Of all the entries below, retype only the lines from the one with "Select and use" through the one with "fire incidents", exactly as they appear.
Records for this exercise Block Start
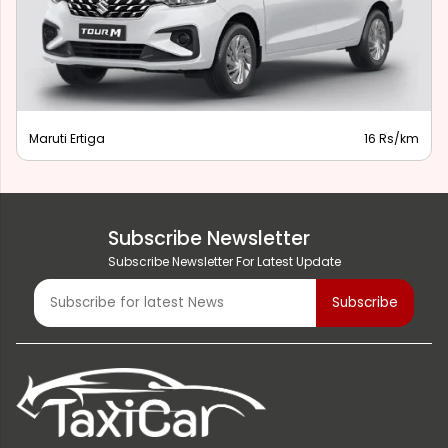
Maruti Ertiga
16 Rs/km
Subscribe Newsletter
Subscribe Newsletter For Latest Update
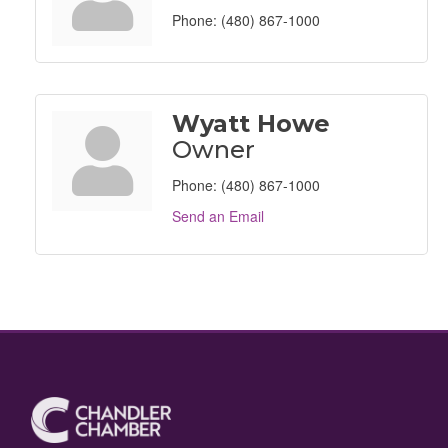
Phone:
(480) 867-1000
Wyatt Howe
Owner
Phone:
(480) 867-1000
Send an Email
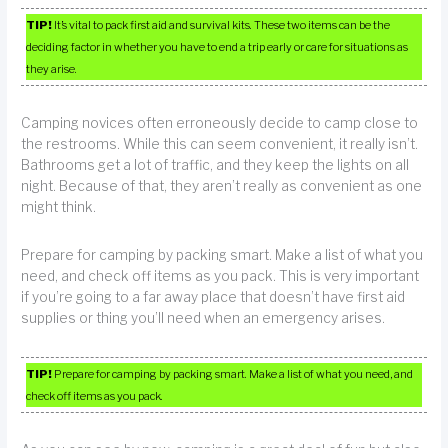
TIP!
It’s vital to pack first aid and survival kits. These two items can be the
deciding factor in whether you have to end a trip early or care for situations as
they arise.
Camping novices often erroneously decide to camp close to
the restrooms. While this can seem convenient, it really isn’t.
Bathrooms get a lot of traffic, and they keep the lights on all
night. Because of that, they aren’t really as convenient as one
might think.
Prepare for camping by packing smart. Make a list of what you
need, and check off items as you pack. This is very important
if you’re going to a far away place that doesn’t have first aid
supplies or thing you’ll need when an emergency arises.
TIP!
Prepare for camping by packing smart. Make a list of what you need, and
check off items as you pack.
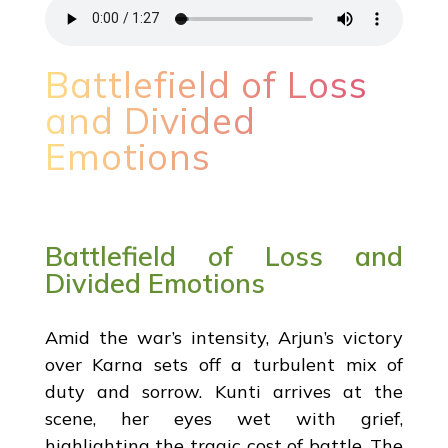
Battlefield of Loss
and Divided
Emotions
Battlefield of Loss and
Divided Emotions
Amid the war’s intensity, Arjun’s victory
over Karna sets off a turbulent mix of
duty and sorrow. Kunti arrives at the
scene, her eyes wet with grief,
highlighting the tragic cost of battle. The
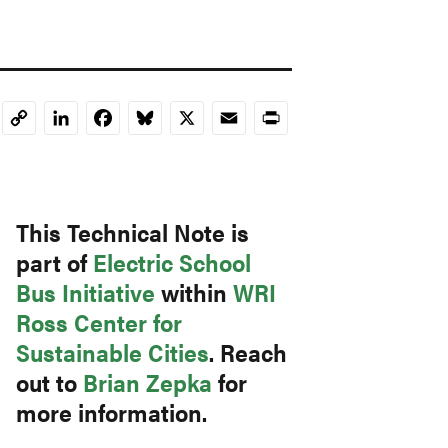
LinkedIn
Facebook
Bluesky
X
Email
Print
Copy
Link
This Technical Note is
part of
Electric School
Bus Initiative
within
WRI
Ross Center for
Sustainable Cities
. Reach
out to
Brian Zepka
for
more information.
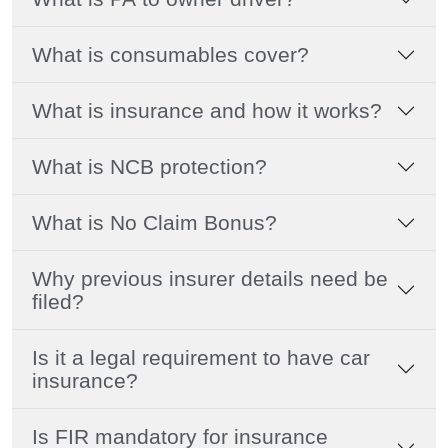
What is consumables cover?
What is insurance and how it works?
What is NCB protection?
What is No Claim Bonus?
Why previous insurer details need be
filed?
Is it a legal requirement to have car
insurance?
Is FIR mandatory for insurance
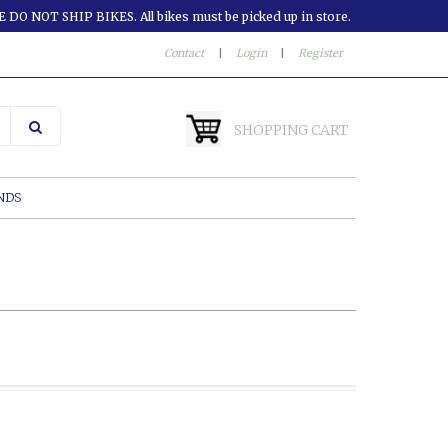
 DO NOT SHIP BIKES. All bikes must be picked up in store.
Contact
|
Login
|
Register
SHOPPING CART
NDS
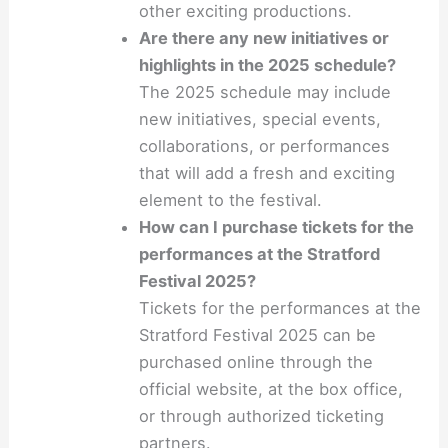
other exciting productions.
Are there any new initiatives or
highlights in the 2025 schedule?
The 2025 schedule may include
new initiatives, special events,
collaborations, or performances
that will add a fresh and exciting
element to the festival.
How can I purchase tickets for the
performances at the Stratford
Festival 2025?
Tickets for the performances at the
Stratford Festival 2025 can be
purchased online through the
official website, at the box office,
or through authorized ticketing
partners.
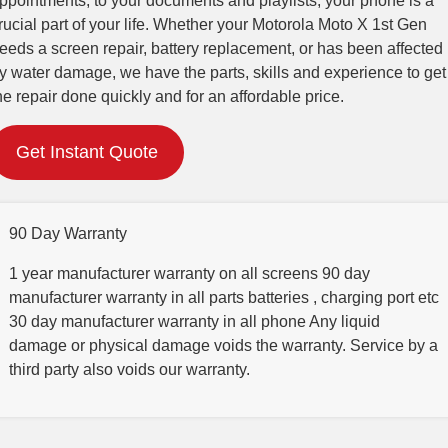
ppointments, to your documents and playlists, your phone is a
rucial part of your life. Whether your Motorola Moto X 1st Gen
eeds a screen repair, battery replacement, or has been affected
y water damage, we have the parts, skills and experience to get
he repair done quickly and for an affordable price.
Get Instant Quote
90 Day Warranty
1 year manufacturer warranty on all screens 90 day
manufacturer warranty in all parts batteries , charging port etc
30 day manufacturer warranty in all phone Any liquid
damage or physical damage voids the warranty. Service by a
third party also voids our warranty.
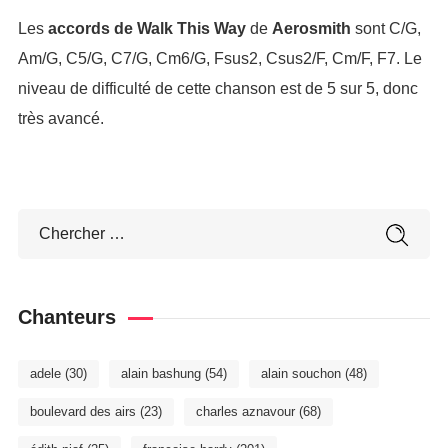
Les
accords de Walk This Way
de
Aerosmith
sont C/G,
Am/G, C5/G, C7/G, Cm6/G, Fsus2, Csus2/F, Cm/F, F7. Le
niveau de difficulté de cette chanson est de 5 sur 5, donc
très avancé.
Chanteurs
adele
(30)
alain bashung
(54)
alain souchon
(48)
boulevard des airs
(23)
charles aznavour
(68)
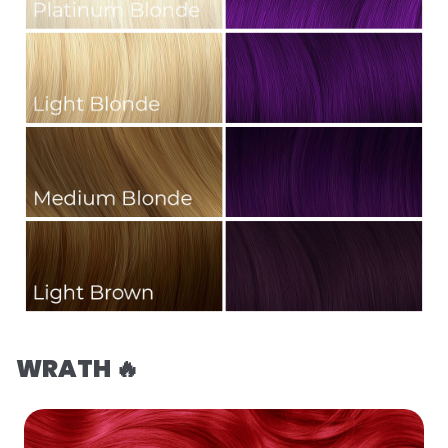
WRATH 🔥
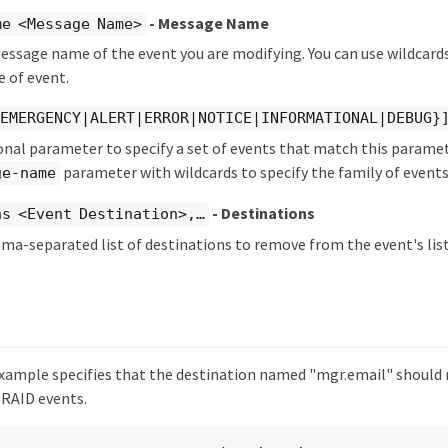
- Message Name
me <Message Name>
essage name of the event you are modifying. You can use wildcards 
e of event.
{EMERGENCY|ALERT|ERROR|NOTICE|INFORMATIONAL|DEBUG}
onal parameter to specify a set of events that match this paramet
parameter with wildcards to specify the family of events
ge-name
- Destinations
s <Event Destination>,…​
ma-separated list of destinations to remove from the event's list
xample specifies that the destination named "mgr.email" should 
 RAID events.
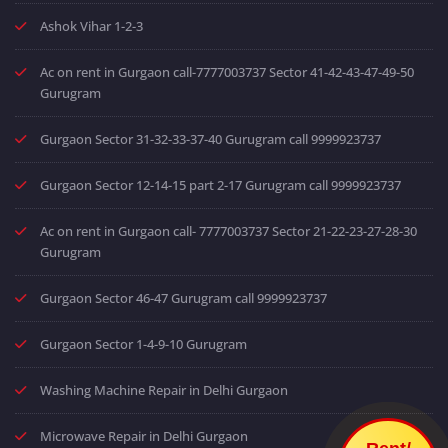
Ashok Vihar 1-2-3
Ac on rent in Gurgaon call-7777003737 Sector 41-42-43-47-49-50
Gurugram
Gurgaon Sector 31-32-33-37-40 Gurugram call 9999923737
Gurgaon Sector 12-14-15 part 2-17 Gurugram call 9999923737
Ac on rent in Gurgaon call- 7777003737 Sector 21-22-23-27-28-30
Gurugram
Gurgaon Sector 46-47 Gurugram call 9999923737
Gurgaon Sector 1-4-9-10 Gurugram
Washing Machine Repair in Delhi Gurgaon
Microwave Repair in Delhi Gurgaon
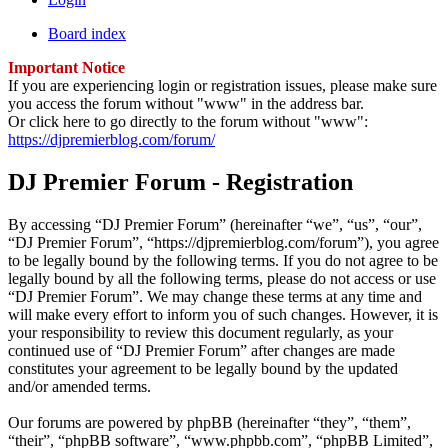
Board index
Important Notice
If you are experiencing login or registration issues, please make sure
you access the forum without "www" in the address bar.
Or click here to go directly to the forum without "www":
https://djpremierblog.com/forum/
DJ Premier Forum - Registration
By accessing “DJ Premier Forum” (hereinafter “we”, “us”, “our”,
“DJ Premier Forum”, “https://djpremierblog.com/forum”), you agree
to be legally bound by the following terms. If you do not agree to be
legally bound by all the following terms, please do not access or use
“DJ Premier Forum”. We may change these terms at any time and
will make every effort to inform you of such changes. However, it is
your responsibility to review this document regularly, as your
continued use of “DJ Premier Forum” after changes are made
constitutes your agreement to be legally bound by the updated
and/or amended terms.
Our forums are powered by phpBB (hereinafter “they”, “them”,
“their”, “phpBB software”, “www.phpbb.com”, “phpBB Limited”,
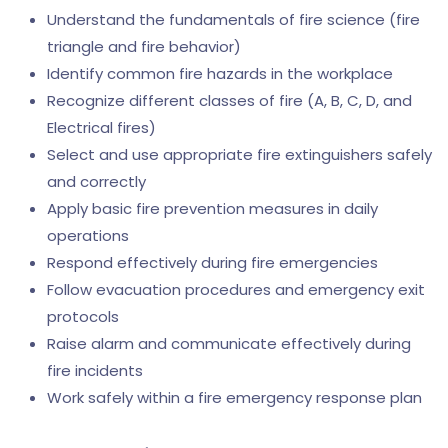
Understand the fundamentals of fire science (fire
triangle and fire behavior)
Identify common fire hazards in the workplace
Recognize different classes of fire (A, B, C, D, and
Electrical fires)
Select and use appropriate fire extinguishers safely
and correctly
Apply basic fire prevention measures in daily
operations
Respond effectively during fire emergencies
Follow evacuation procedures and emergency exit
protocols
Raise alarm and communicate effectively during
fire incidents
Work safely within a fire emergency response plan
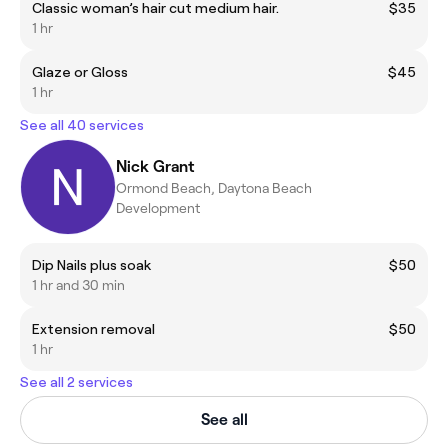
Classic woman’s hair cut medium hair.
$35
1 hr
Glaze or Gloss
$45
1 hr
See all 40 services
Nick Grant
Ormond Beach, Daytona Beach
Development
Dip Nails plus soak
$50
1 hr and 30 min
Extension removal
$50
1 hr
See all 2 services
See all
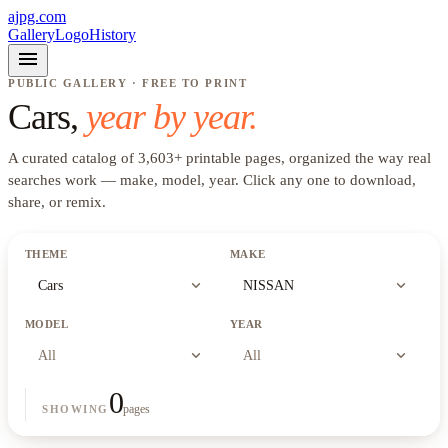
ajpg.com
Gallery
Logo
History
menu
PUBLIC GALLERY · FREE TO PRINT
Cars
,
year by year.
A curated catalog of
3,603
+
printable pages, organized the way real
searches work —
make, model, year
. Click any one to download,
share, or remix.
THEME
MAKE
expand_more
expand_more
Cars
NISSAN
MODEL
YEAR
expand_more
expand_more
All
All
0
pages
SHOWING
Records for this exercise Block End
Answer:
Select and use appropriate fire extinguishers safely
and correctly
Apply basic fire prevention measures in daily
operations
Respond effectively during fire emergencies
Follow evacuation procedures and emergency exit
protocols
Raise alarm and communicate effectively during
fire incidents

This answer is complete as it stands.